§ Task instructions:
Reproduce every line in the rows below as it stands, keeping each character, space, and line break unchanged.

(Beginning of Data supplied)

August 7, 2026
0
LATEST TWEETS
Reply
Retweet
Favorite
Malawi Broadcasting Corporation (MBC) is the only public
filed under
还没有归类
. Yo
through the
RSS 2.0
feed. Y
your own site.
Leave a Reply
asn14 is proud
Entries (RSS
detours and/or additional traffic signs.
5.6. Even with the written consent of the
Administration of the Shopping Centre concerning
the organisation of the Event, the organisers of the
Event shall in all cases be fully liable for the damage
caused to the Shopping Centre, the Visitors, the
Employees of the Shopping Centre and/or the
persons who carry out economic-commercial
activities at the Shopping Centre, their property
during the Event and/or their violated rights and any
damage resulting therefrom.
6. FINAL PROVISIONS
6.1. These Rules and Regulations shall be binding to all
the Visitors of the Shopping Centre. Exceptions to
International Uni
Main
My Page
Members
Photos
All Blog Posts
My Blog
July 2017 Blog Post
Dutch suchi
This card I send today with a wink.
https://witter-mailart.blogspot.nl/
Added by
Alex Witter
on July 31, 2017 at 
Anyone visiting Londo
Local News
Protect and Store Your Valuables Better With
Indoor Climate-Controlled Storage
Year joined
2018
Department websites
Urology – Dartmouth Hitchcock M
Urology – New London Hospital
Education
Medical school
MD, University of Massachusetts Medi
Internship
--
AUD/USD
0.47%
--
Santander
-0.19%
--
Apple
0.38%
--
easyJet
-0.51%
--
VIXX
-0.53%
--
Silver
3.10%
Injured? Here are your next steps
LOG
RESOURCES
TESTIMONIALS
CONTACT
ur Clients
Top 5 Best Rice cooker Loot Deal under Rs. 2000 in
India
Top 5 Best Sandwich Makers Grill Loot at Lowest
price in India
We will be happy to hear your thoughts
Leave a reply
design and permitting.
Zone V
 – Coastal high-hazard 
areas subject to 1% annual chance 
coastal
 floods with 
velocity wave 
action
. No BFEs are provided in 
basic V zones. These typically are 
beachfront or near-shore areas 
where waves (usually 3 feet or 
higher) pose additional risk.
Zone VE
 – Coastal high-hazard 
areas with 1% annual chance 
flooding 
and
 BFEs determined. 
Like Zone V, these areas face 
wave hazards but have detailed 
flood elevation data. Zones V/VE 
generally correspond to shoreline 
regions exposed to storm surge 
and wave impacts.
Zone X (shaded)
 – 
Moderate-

(End of Data supplied)

§ The completed task:
August 7, 2026
0
LATEST TWEETS
Reply
Retweet
Favorite
Malawi Broadcasting Corporation (MBC) is the only public
filed under
还没有归类
. Yo
through the
RSS 2.0
feed. Y
your own site.
Leave a Reply
asn14 is proud
Entries (RSS
detours and/or additional traffic signs.
5.6. Even with the written consent of the
Administration of the Shopping Centre concerning
the organisation of the Event, the organisers of the
Event shall in all cases be fully liable for the damage
caused to the Shopping Centre, the Visitors, the
Employees of the Shopping Centre and/or the
persons who carry out economic-commercial
activities at the Shopping Centre, their property
during the Event and/or their violated rights and any
damage resulting therefrom.
6. FINAL PROVISIONS
6.1. These Rules and Regulations shall be binding to all
the Visitors of the Shopping Centre. Exceptions to
International Uni
Main
My Page
Members
Photos
All Blog Posts
My Blog
July 2017 Blog Post
Dutch suchi
This card I send today with a wink.
https://witter-mailart.blogspot.nl/
Added by
Alex Witter
on July 31, 2017 at 
Anyone visiting Londo
Local News
Protect and Store Your Valuables Better With
Indoor Climate-Controlled Storage
Year joined
2018
Department websites
Urology – Dartmouth Hitchcock M
Urology – New London Hospital
Education
Medical school
MD, University of Massachusetts Medi
Internship
--
AUD/USD
0.47%
--
Santander
-0.19%
--
Apple
0.38%
--
easyJet
-0.51%
--
VIXX
-0.53%
--
Silver
3.10%
Injured? Here are your next steps
LOG
RESOURCES
TESTIMONIALS
CONTACT
ur Clients
Top 5 Best Rice cooker Loot Deal under Rs. 2000 in
India
Top 5 Best Sandwich Makers Grill Loot at Lowest
price in India
We will be happy to hear your thoughts
Leave a reply
design and permitting.
Zone V
 – Coastal high-hazard 
areas subject to 1% annual chance 
coastal
 floods with 
velocity wave 
action
. No BFEs are provided in 
basic V zones. These typically are 
beachfront or near-shore areas 
where waves (usually 3 feet or 
higher) pose additional risk.
Zone VE
 – Coastal high-hazard 
areas with 1% annual chance 
flooding 
and
 BFEs determined. 
Like Zone V, these areas face 
wave hazards but have detailed 
flood elevation data. Zones V/VE 
generally correspond to shoreline 
regions exposed to storm surge 
and wave impacts.
Zone X (shaded)
 – 
Moderate-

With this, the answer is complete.